_EXERCISE REQUIREMENTS_
Every line from the top of the records through the one bearing "296, 784, 367)" is to be reproduced exactly, and pictures are to be left out.
**** EXERCISE INPUTS ****
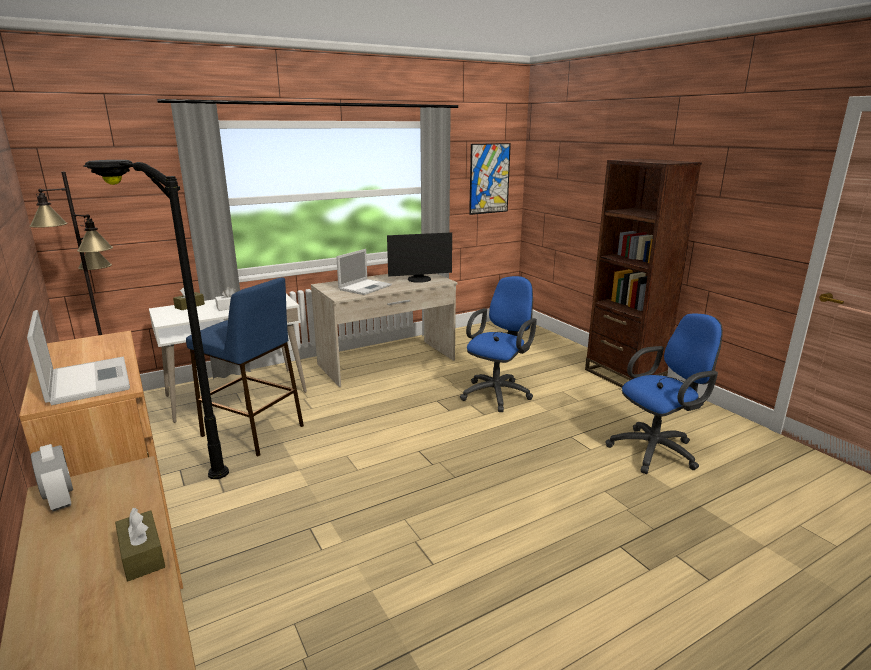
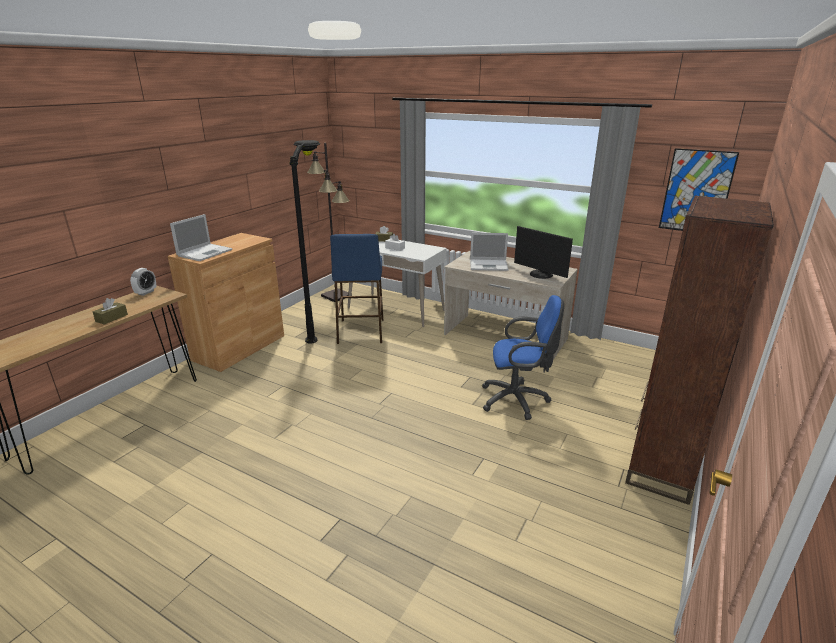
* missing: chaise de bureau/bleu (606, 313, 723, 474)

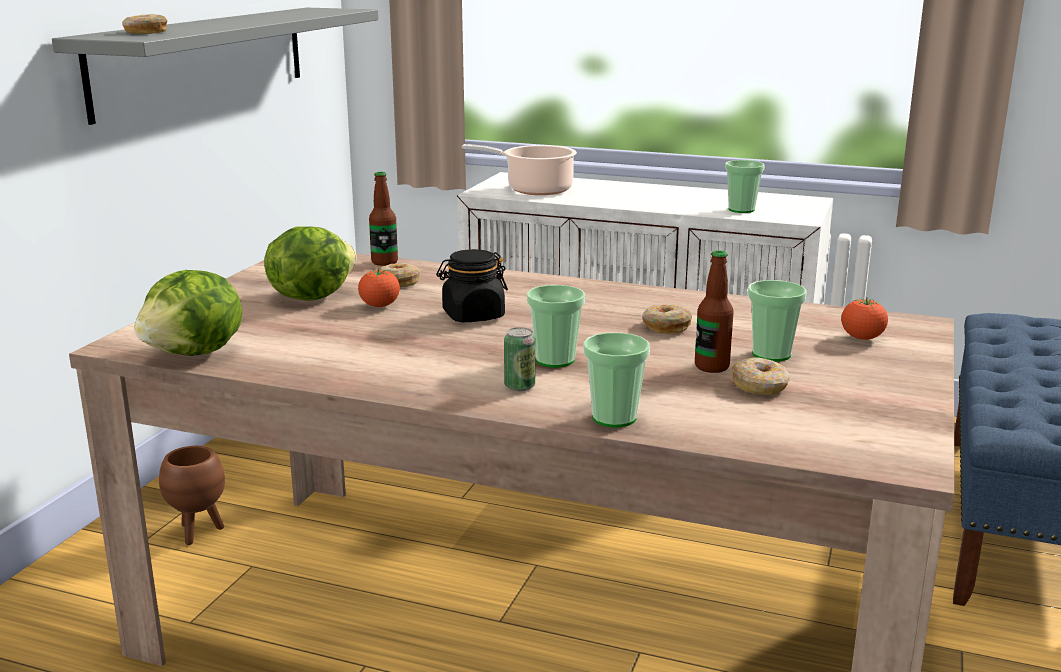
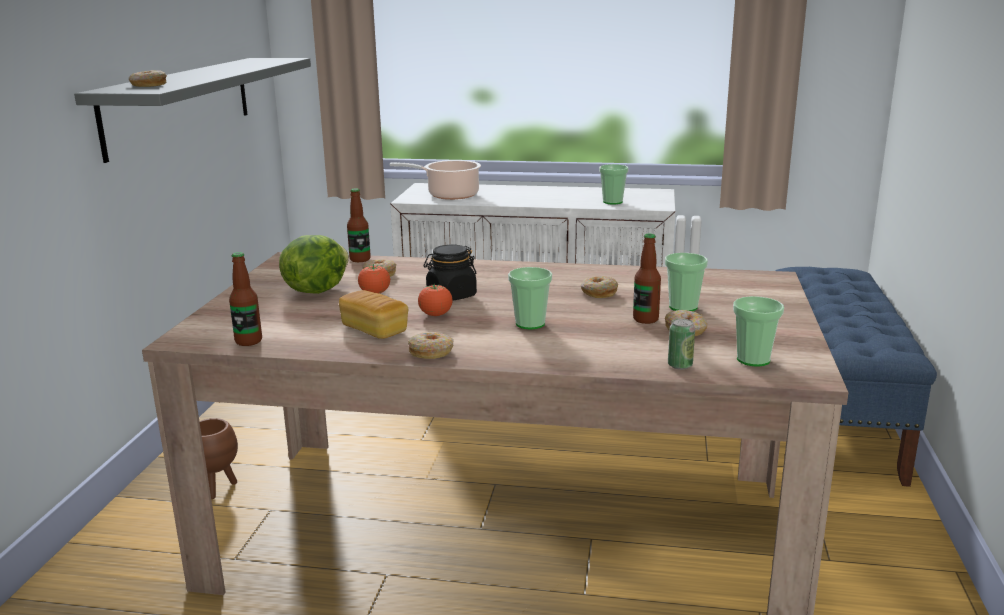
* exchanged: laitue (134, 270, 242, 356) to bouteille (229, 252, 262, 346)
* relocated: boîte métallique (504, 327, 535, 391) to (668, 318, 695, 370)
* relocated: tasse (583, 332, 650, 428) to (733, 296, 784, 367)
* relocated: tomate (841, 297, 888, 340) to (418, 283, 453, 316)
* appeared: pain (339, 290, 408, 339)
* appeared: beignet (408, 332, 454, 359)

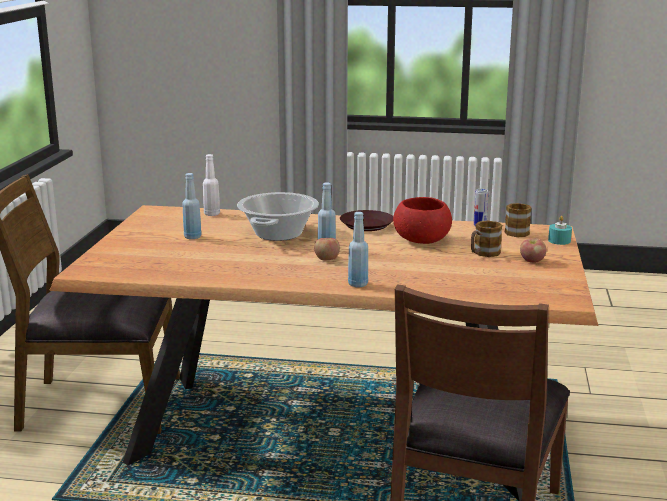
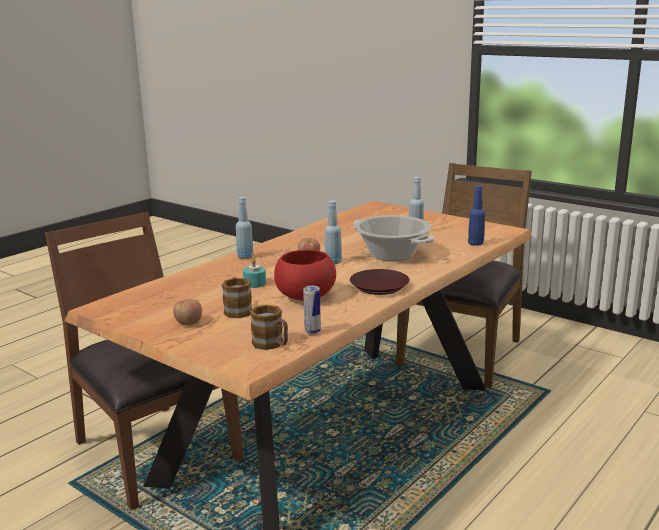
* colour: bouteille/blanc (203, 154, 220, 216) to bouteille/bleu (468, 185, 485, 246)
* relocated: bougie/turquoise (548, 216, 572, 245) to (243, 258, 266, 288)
****
_REPLY_
* missing: chaise de bureau/bleu (606, 313, 723, 474)

* exchanged: laitue (134, 270, 242, 356) to bouteille (229, 252, 262, 346)
* relocated: boîte métallique (504, 327, 535, 391) to (668, 318, 695, 370)
* relocated: tasse (583, 332, 650, 428) to (733, 296, 784, 367)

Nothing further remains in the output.